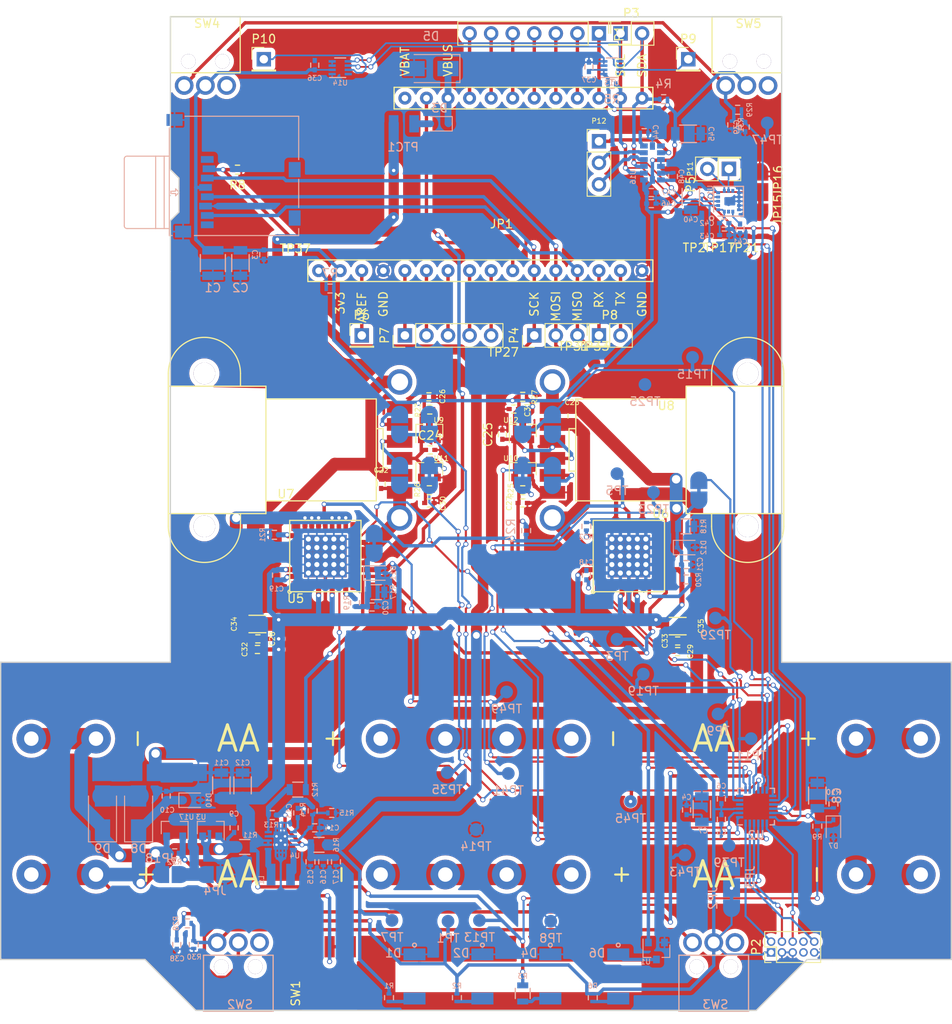
<source format=kicad_pcb>
(kicad_pcb (version 20221018) (generator pcbnew)

  (general
    (thickness 1.6)
  )

  (paper "A4")
  (layers
    (0 "F.Cu" signal)
    (31 "B.Cu" signal)
    (32 "B.Adhes" user "B.Adhesive")
    (33 "F.Adhes" user "F.Adhesive")
    (34 "B.Paste" user)
    (35 "F.Paste" user)
    (36 "B.SilkS" user "B.Silkscreen")
    (37 "F.SilkS" user "F.Silkscreen")
    (38 "B.Mask" user)
    (39 "F.Mask" user)
    (40 "Dwgs.User" user "User.Drawings")
    (41 "Cmts.User" user "User.Comments")
    (42 "Eco1.User" user "User.Eco1")
    (43 "Eco2.User" user "User.Eco2")
    (44 "Edge.Cuts" user)
    (45 "Margin" user)
    (46 "B.CrtYd" user "B.Courtyard")
    (47 "F.CrtYd" user "F.Courtyard")
    (48 "B.Fab" user)
    (49 "F.Fab" user)
  )

  (setup
    (pad_to_mask_clearance 0.2)
    (pcbplotparams
      (layerselection 0x0000030_80000001)
      (plot_on_all_layers_selection 0x0000000_00000000)
      (disableapertmacros false)
      (usegerberextensions false)
      (usegerberattributes true)
      (usegerberadvancedattributes true)
      (creategerberjobfile true)
      (dashed_line_dash_ratio 12.000000)
      (dashed_line_gap_ratio 3.000000)
      (svgprecision 4)
      (plotframeref true)
      (viasonmask false)
      (mode 1)
      (useauxorigin false)
      (hpglpennumber 1)
      (hpglpenspeed 20)
      (hpglpendiameter 15.000000)
      (dxfpolygonmode true)
      (dxfimperialunits true)
      (dxfusepcbnewfont true)
      (psnegative false)
      (psa4output false)
      (plotreference true)
      (plotvalue true)
      (plotinvisibletext false)
      (sketchpadsonfab false)
      (subtractmaskfromsilk false)
      (outputformat 4)
      (mirror false)
      (drillshape 0)
      (scaleselection 1)
      (outputdirectory "/Users/broderickcarlin/Desktop/")
    )
  )

  (net 0 "")
  (net 1 "+3V3")
  (net 2 "GND")
  (net 3 "/VBATT_MONITOR")
  (net 4 "/power/BATT_GND_TERM")
  (net 5 "+BATT")
  (net 6 "Net-(C13-Pad1)")
  (net 7 "/power/PSU_FB")
  (net 8 "/power/PSU_VOUT")
  (net 9 "Net-(C18-Pad2)")
  (net 10 "Net-(C19-Pad2)")
  (net 11 "Net-(C20-Pad1)")
  (net 12 "Net-(C21-Pad1)")
  (net 13 "Net-(C22-Pad1)")
  (net 14 "Net-(C22-Pad2)")
  (net 15 "Net-(C23-Pad1)")
  (net 16 "Net-(C23-Pad2)")
  (net 17 "rear_bumper")
  (net 18 "front_bumper")
  (net 19 "Net-(C41-Pad1)")
  (net 20 "Net-(C44-Pad1)")
  (net 21 "Net-(C48-Pad1)")
  (net 22 "Net-(C48-Pad2)")
  (net 23 "Net-(D8-Pad2)")
  (net 24 "Net-(P1-Pad1)")
  (net 25 "Net-(P1-Pad2)")
  (net 26 "Net-(P1-Pad3)")
  (net 27 "Net-(P1-Pad4)")
  (net 28 "Net-(P1-Pad5)")
  (net 29 "Net-(P1-Pad6)")
  (net 30 "Net-(P1-Pad7)")
  (net 31 "SWDIO")
  (net 32 "SWCLK")
  (net 33 "SWO")
  (net 34 "Net-(P2-Pad7)")
  (net 35 "Net-(P2-Pad8)")
  (net 36 "RESET")
  (net 37 "SCL")
  (net 38 "SDA")
  (net 39 "SCK")
  (net 40 "MOSI")
  (net 41 "MISO")
  (net 42 "Net-(P5-Pad26)")
  (net 43 "Net-(P5-Pad24)")
  (net 44 "Net-(P5-Pad23)")
  (net 45 "Net-(P5-Pad22)")
  (net 46 "Net-(P5-Pad21)")
  (net 47 "Net-(P5-Pad20)")
  (net 48 "Net-(P5-Pad15)")
  (net 49 "Net-(P5-Pad14)")
  (net 50 "Net-(P9-Pad1)")
  (net 51 "Net-(P10-Pad1)")
  (net 52 "Net-(P11-Pad1)")
  (net 53 "Net-(P11-Pad2)")
  (net 54 "Net-(P12-Pad1)")
  (net 55 "Net-(P12-Pad2)")
  (net 56 "Net-(P12-Pad3)")
  (net 57 "+5V")
  (net 58 "Net-(D1-Pad2)")
  (net 59 "Net-(D2-Pad2)")
  (net 60 "Net-(D4-Pad2)")
  (net 61 "Net-(D6-Pad2)")
  (net 62 "~{RST}")
  (net 63 "SD_CS")
  (net 64 "PG")
  (net 65 "Net-(R12-Pad2)")
  (net 66 "Net-(R19-Pad1)")
  (net 67 "Net-(R20-Pad1)")
  (net 68 "Net-(R21-Pad1)")
  (net 69 "Net-(R22-Pad1)")
  (net 70 "Net-(JP11-Pad1)")
  (net 71 "~{MotorSF}")
  (net 72 "Net-(JP12-Pad1)")
  (net 73 "Net-(JP13-Pad1)")
  (net 74 "Net-(JP14-Pad1)")
  (net 75 "Net-(R28-Pad1)")
  (net 76 "Net-(R29-Pad1)")
  (net 77 "Net-(SD1-PadPIN1)")
  (net 78 "Net-(SD1-PadPIN8)")
  (net 79 "Motor_In1")
  (net 80 "Motor_In2")
  (net 81 "right_encA")
  (net 82 "right_encB")
  (net 83 "~{MotorR_D}")
  (net 84 "MotorR_Inv")
  (net 85 "FB_R")
  (net 86 "left_encA")
  (net 87 "left_encB")
  (net 88 "~{MotorL_D}")
  (net 89 "MotorL_Inv")
  (net 90 "FB_L")
  (net 91 "Net-(D6-Pad1)")
  (net 92 "/power/BATT_V+_TERM")
  (net 93 "Net-(BT1-Pad2)")
  (net 94 "Net-(BT2-Pad2)")
  (net 95 "Net-(BT3-Pad2)")
  (net 96 "GNDPWR")
  (net 97 "Net-(L1-Pad2)")
  (net 98 "/power/PSU_IND")
  (net 99 "Net-(P5-Pad1)")
  (net 100 "/F_VBUS")
  (net 101 "Net-(JP1-Pad1)")
  (net 102 "Net-(D3-Pad2)")
  (net 103 "/I2C_LSB_BIT")
  (net 104 "Net-(U5-Pad3)")
  (net 105 "Net-(U5-Pad9)")
  (net 106 "Net-(U5-Pad25)")
  (net 107 "Net-(U5-Pad17)")
  (net 108 "Net-(U6-Pad3)")
  (net 109 "/motors/MotorR_Inv")
  (net 110 "Net-(U6-Pad9)")
  (net 111 "Net-(U6-Pad25)")
  (net 112 "Net-(U6-Pad17)")
  (net 113 "Net-(U13-Pad8)")
  (net 114 "Net-(U14-Pad8)")
  (net 115 "Net-(JP15-Pad1)")
  (net 116 "Net-(U16-Pad8)")
  (net 117 "Net-(JP7-Pad1)")
  (net 118 "Net-(JP8-Pad2)")
  (net 119 "Net-(JP9-Pad1)")
  (net 120 "Net-(JP10-Pad2)")
  (net 121 "Net-(C9-Pad2)")
  (net 122 "Net-(R32-Pad1)")
  (net 123 "Net-(SW2-Pad1)")
  (net 124 "Net-(SW3-Pad1)")
  (net 125 "Net-(SW4-Pad1)")
  (net 126 "Net-(SW5-Pad1)")

  (footprint "Capacitors_SMD:C_0402" (layer "F.Cu") (at 135.52 94.59 90))

  (footprint "Capacitors_SMD:C_0402" (layer "F.Cu") (at 158.01 86.6 -90))

  (footprint "Capacitors_SMD:C_0402" (layer "F.Cu") (at 141.3 90.6))

  (footprint "Capacitors_SMD:C_0402" (layer "F.Cu") (at 149.8 88.8 90))

  (footprint "Capacitors_SMD:C_0402" (layer "F.Cu") (at 141.15 84.35))

  (footprint "Capacitors_SMD:C_0402" (layer "F.Cu") (at 152.2 96.85))

  (footprint "Capacitors_SMD:C_0402" (layer "F.Cu") (at 121 112.85 180))

  (footprint "Capacitors_SMD:C_0402" (layer "F.Cu") (at 170.45 114.35))

  (footprint "Capacitors_SMD:C_0402" (layer "F.Cu") (at 141.2 96.85))

  (footprint "Capacitors_SMD:C_0402" (layer "F.Cu") (at 151.15 85.79 180))

  (footprint "Capacitors_SMD:C_0402" (layer "F.Cu") (at 120.95 114.1 180))

  (footprint "Capacitors_SMD:C_0402" (layer "F.Cu") (at 170.45 113.1))

  (footprint "Capacitors_SMD:C_1206" (layer "F.Cu") (at 120.95 111.1 180))

  (footprint "Capacitors_SMD:C_1206" (layer "F.Cu") (at 170.45 111.35))

  (footprint "Pin_Headers:Pin_Header_Straight_1x07_Pitch2.54mm" (layer "F.Cu") (at 161.18 41.56 -90))

  (footprint "Pin_Headers:Pin_Header_Straight_2x01_Pitch2.54mm" (layer "F.Cu") (at 163.72 41.56))

  (footprint "Pin_Headers:Pin_Header_Straight_1x03_Pitch2.54mm" (layer "F.Cu") (at 153.56 77.12 90))

  (footprint "Pin_Headers:Pin_Header_Straight_1x01_Pitch2.54mm" (layer "F.Cu") (at 133.24 77.12))

  (footprint "Pin_Headers:Pin_Header_Straight_1x05_Pitch2.54mm" (layer "F.Cu") (at 138.32 77.12 90))

  (footprint "Pin_Headers:Pin_Header_Straight_2x01_Pitch2.54mm" (layer "F.Cu") (at 161.18 77.12))

  (footprint "Pin_Headers:Pin_Header_Straight_1x01_Pitch2.54mm" (layer "F.Cu") (at 171.7 44.6))

  (footprint "Pin_Headers:Pin_Header_Straight_1x01_Pitch2.54mm" (layer "F.Cu") (at 121.7 44.6))

  (footprint "Pin_Headers:Pin_Header_Straight_2x01_Pitch2.54mm" (layer "F.Cu") (at 176.488 57.512 180))

  (footprint "Pin_Headers:Pin_Header_Straight_1x03_Pitch2.54mm" (layer "F.Cu") (at 161.18 54.26))

  (footprint "Resistors_SMD:R_0402" (layer "F.Cu") (at 118.6 57.6 180))

  (footprint "Resistors_SMD:R_0402" (layer "F.Cu") (at 141.25 85.85))

  (footprint "Resistors_SMD:R_0402" (layer "F.Cu") (at 152.2 95.35))

  (footprint "Resistors_SMD:R_0402" (layer "F.Cu") (at 141.2 95.35))

  (footprint "Resistors_SMD:R_0402" (layer "F.Cu") (at 152.2 84.35))

  (footprint "Measurement_Points:Measurement_Point_Round-SMD-Pad_Small" (layer "F.Cu") (at 172.4 68.8))

  (footprint "Measurement_Points:Measurement_Point_Round-SMD-Pad_Small" (layer "F.Cu") (at 175.4 68.8))

  (footprint "Measurement_Points:Measurement_Point_Round-SMD-Pad_Small" (layer "F.Cu") (at 178.2 68.8))

  (footprint "Measurement_Points:Measurement_Point_Round-SMD-Pad_Small" (layer "F.Cu") (at 149.9 81.1))

  (footprint "Measurement_Points:Measurement_Point_Round-SMD-Pad_Small" (layer "F.Cu") (at 158.2 80.4))

  (footprint "Measurement_Points:Measurement_Point_Round-SMD-Pad_Small" (layer "F.Cu") (at 160.6 80.4))

  (footprint "Measurement_Points:Measurement_Point_Round-SMD-Pad_Small" (layer "F.Cu") (at 125.4 68.9))

  (footprint "TO_SOT_Packages_SMD:SOT-23" (layer "F.Cu") (at 141.2 88.35 90))

  (footprint "TO_SOT_Packages_SMD:SOT-23" (layer "F.Cu") (at 152.2 92.85 90))

  (footprint "TO_SOT_Packages_SMD:SOT-23" (layer "F.Cu") (at 141.2 92.85 90))

  (footprint "TO_SOT_Packages_SMD:SOT-23" (layer "F.Cu") (at 152.2 88.35 90))

  (footprint "PiBot:AA_Batt" (layer "F.Cu") (at 118.7 140.6 90))

  (footprint "PiBot:AA_Batt" (layer "F.Cu") (at 174.7 140.6 90))

  (footprint "PiBot:AA_Batt" (layer "F.Cu") (at 174.7 124.6 -90))

  (footprint "PiBot:AA_Batt" (layer "F.Cu") (at 118.7 124.6 -90))

  (footprint "PiBot:feather-headers" (layer "F.Cu") (at 153.56 59.34 90))

  (footprint "PiBot:PQFN-32-EP-0.8mm" (layer "F.Cu") (at 128.95 103.1 90))

  (footprint "PiBot:PQFN-32-EP-0.8mm" (layer "F.Cu") (at 164.7 103.1 90))

  (footprint "Pin_Headers:Pin_Header_Straight_2x05_Pitch1.27mm" (layer "F.Cu") (at 181.46 149.77 90))

  (footprint "PiBot:Jumper-NC" (layer "F.Cu") (at 149.7 66.2 180))

  (footprint "PiBot:Jumper-NC" (layer "F.Cu") (at 180.129 61.449 -90))

  (footprint "PiBot:Jumper-NO" (layer "F.Cu") (at 180.129 59.036 -90))

  (footprint "PiBot:JS202011SCQN" (layer "F.Cu") (at 129.45 151.85 180))

  (footprint "PiBot:TS0101F020V3" (layer "F.Cu") (at 114.82 47.69))

  (footprint "PiBot:TS0101F020V3" (layer "F.Cu") (at 178.6 47.7))

  (footprint "PiBot:Sanyo_GearMotor" (layer "F.Cu") (at 114.7 90.6))

  (footprint "PiBot:Sanyo_GearMotor" (layer "F.Cu")
    (tstamp 00000000-0000-0000-0000-000058715868)
    (at 178.7 90.6 180)
    (path "/00000000-0000-0000-0000-0000586e8134/00000000-0000-0000-0000-0000587296c5")
    (attr through_hole)
    (fp_text reference "U8" (at 9.6 5.2 180) (layer "F.SilkS")
        (effects (font (size 1 1) (thickness 0.15)))
      (tstamp d0f956b9-8fe1-4b19-8e1c-61fb364935b3)
    )
    (fp_text value "Motor" (at -3.3 0 270) (layer "F.Fab")
        (effects (font (size 1 1) (thickness 0.15)))
      (tstamp ac6b2728-192e-497e-9c80-81a0f6b20f32)
    )
    (fp_line (start -4.25 -7.5) (end 7.25 -7.5)
      (stroke (width 0.15) (type solid)) (layer "F.SilkS") (tstamp ab02397f-d6d4-4bef-93fa-ffc7be1f19e2))
    (fp_line (start -4.25 9) (end -4.25 -9)
      (stroke (width 0.15) (type solid)) (layer "F.SilkS") (tstamp a84afb85-7c6d-4d70-893f-95444695f652))
    (fp_line (start 4.25 -9) (end 4.25 -7.5)
      (stroke (width 0.15) (type solid)) (layer "F.SilkS") (tstamp 50f59281-3242-41c0-a97d-55a52a2e9cac))
    (fp_line (start 4.25 9) (end 4.25 7.5)
      (stroke (width 0.15) (type solid)) (layer "F.SilkS") (tstamp 085390ec-d7c5-46da-955a-a370df9e10b0))
    (fp_line (start 7.25 -7.5) (end 7.25 7.5)
      (stroke (width 0.15) (type solid)) (layer "F.SilkS") (tstamp e4f6212d-bda0-4ec2-bb79-6a9b3ba54bc8))
    (fp_line (start 7.25 7.5) (end -4.25 7.5)
      (stroke (width 0.15) (type solid)) (layer "F.SilkS") (tstamp 6f56156b-7c03-421b-8519-d5192fc9dd05))
    (fp_line (start 20.25 -6) (end 7.25 -6)
      (stroke (width 0.15) (type solid)) (layer "F.SilkS") (tstamp 68b270a5-f332-4e28-af45-0d6b31096274))
    (fp_line (start 20.25 -6) (end 20.25 6)
      (stroke (width 0.15) (type solid)) (layer "F.SilkS") (tstamp 37784b20-b09c-4993-adfa-4f9920d71a96))
    (fp_line (start 20.25 6) (end 7.25 6)
      (stroke (width 0.15) (type solid)) (layer "F.SilkS") (tstamp 53e7f230-c0e2-41ae-bde1-8e68694135e7))
    (fp_line (start 20.3 -2.5) (end 21.05 -2.5)
      (stroke (width 0.15) (type solid)) (layer "F.SilkS") (tstamp e19e651d-73a8-4223-9c21-f8ded76e97ed))
    (fp_line (start 21.05 -2.5) (end 21.05 2.5)
      (stroke (width 0.15) (type solid)) (layer "F.SilkS") (tstamp 42e1f7bd-f13f-4b0a-a69f-112b01505fb5))
    (fp_line (start 21.05 2.5) (end 20.25 2.5)
      (stroke (width 0.15) (type solid)) (layer "F.SilkS") (tstamp 466332f6-8057-4a3f-abb6-8d0844a4e768))
    (fp_arc (start -4.25 -9) (mid 0 -13.25) (end 4.25 -9)
      (stroke (width 0.15) (type solid)) (layer "F.SilkS") (tstamp b748fb94-c162-4b4b-8302-71d0d3aae028))
    (fp_arc (start 4.25 9) (mid 0 13.25) (end -4.25 9)
      (stroke (w
... [1528037 chars truncated]
</source>
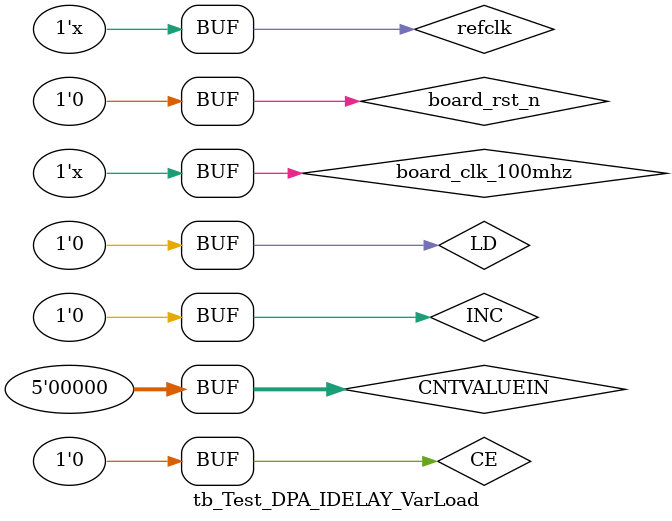
<source format=sv>

`timescale 1ns/1ps
module tb_Test_DPA_IDELAY_VarLoad (); /* this is automatically generated */

	reg board_clk_100mhz;
	reg refclk;
	reg board_rst_n;
	reg [4:0] CNTVALUEIN;
	reg INC;
	reg LD;
	reg CE;

	initial begin
		board_clk_100mhz <= 1'd0;
		board_rst_n <= 1'd0;
		refclk <= 1'd0;
		#13
		board_clk_100mhz <= 1'd1;
	end

	always #5 board_clk_100mhz <= !board_clk_100mhz;
	always #2.5 refclk <= !refclk;

	initial begin
		CNTVALUEIN <= 5'd0;
		LD <= 1'd0;
		CE <= 1'd0;
		INC <= 1'd0;

		#223 	//tap add 1
		CE <= 1'd1;
		INC <= 1'd1;

		#10 	//keep
		CE <= 1'd0;
		INC <= 1'd0;

		#5000 	//tap add 1
		CE <= 1'd1;
		INC <= 1;

		#10 	//keep
		CE <= 1'd0;
		INC <= 1'd0;

		#5000 	//tap convert to 15
		LD <= 1'd1;
		CNTVALUEIN <= 5'd15;

		#10
		LD <= 1'd0;
		CNTVALUEIN <= 5'd0;

		#5000 	//tap reduce 1
		CE <= 1'd1;
		INC <= 1'd0;

		#10
		CE <= 1'd0;
		INC <= 5'd0;

	end


	Test_DPA_IDELAY_VarLoad inst_Test_DPA_IDELAY_VarLoad(
    	.board_clk_100mhz(board_clk_100mhz),
    	.refclk(refclk),
    	.board_rst_n(board_rst_n),
    	.CE(CE),
    	.CNTVALUEIN(CNTVALUEIN),
    	.INC(INC),
    	.LD(LD)
    );

endmodule

</source>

* * *

[Assignment] Skip the pictures and quote each line of the entries above, from the first through the line with "(useauxorigin false)", exactly as it appears.

[Written solution]
<source format=kicad_pcb>
(kicad_pcb (version 20221018) (generator pcbnew)

  (general
    (thickness 1.6)
  )

  (paper "A4")
  (layers
    (0 "F.Cu" signal)
    (31 "B.Cu" signal)
    (32 "B.Adhes" user "B.Adhesive")
    (33 "F.Adhes" user "F.Adhesive")
    (34 "B.Paste" user)
    (35 "F.Paste" user)
    (36 "B.SilkS" user "B.Silkscreen")
    (37 "F.SilkS" user "F.Silkscreen")
    (38 "B.Mask" user)
    (39 "F.Mask" user)
    (40 "Dwgs.User" user "User.Drawings")
    (41 "Cmts.User" user "User.Comments")
    (42 "Eco1.User" user "User.Eco1")
    (43 "Eco2.User" user "User.Eco2")
    (44 "Edge.Cuts" user)
    (45 "Margin" user)
    (46 "B.CrtYd" user "B.Courtyard")
    (47 "F.CrtYd" user "F.Courtyard")
    (48 "B.Fab" user)
    (49 "F.Fab" user)
  )

  (setup
    (pad_to_mask_clearance 0.2)
    (pcbplotparams
      (layerselection 0x0000030_80000001)
      (plot_on_all_layers_selection 0x0000000_00000000)
      (disableapertmacros false)
      (usegerberextensions false)
      (usegerberattributes true)
      (usegerberadvancedattributes true)
      (creategerberjobfile true)
      (dashed_line_dash_ratio 12.000000)
      (dashed_line_gap_ratio 3.000000)
      (svgprecision 4)
      (plotframeref true)
      (viasonmask false)
      (mode 1)
      (useauxorigin false)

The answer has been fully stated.